BRIEF: The required output is the line containing "left hip: (267, 197, -5)" and every line after it, transcribed exactly through the end of the data below.

SOURCE INFORMATION:
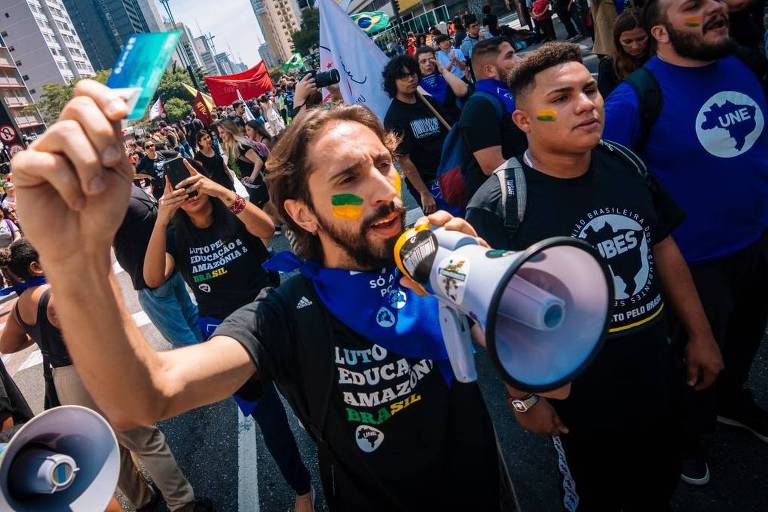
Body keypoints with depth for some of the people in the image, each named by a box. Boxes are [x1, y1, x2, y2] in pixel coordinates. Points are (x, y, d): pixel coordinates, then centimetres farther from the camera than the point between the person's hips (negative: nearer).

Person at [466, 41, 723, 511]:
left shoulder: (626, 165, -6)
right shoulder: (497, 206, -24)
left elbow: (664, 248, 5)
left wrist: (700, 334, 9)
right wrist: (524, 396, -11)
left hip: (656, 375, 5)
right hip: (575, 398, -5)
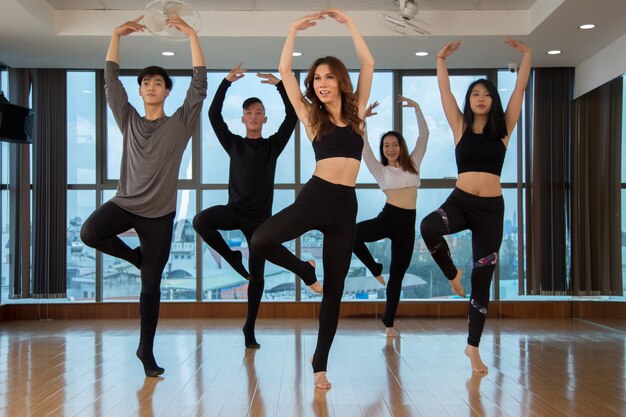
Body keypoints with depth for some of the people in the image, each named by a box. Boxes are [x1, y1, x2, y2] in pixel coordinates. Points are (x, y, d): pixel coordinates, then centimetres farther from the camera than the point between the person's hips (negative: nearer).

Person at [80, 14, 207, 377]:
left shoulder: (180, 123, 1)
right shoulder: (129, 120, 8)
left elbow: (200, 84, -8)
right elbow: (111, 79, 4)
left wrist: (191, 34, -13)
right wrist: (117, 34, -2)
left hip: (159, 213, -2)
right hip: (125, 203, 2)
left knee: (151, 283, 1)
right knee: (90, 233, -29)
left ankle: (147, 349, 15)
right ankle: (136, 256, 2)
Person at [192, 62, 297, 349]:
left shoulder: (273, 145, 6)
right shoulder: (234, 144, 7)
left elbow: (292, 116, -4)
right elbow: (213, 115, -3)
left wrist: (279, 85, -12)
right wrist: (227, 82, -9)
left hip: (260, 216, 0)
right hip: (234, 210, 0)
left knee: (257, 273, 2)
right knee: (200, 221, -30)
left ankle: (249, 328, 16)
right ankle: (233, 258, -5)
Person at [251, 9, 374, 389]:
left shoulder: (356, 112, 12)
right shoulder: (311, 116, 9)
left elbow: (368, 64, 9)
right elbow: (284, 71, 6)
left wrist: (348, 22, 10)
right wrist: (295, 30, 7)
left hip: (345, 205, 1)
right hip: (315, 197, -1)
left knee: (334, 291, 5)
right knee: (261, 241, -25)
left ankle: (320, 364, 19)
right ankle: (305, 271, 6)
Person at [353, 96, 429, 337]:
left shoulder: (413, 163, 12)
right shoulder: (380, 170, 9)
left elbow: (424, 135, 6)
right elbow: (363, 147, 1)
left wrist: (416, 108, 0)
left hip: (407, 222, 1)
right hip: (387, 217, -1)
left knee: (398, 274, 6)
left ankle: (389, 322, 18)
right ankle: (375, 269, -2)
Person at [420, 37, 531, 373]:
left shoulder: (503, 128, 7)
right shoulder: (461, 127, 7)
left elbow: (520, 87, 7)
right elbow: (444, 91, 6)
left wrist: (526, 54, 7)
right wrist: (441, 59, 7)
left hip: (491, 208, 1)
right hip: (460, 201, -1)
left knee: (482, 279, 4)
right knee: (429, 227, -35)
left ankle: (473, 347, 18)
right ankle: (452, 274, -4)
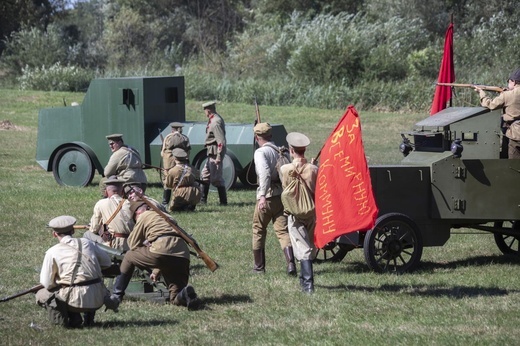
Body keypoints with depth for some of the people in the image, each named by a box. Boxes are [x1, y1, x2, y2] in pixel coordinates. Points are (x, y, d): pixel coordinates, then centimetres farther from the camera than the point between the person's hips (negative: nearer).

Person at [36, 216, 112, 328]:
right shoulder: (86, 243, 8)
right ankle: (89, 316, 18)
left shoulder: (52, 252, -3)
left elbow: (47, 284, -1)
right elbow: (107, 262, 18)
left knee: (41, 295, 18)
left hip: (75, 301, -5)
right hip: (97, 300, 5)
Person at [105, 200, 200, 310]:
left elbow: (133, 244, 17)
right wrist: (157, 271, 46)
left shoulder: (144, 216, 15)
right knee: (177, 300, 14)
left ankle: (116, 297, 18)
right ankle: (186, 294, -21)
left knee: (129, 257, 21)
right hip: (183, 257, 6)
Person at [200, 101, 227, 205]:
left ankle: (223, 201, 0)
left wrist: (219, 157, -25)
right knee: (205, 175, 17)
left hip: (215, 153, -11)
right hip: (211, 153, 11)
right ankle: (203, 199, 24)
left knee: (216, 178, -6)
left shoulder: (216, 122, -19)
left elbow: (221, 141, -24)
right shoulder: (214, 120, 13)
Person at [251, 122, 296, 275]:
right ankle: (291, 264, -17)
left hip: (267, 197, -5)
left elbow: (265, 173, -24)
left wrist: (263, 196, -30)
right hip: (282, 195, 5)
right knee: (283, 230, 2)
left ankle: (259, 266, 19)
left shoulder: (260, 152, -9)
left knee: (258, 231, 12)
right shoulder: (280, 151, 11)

ANSWER SECTION:
left hip: (267, 197, -5)
left elbow: (265, 173, -24)
left wrist: (263, 196, -30)
right hip: (282, 195, 5)
right knee: (283, 230, 2)
left ankle: (259, 266, 19)
left shoulder: (260, 152, -9)
left knee: (258, 231, 12)
right shoulder: (280, 151, 11)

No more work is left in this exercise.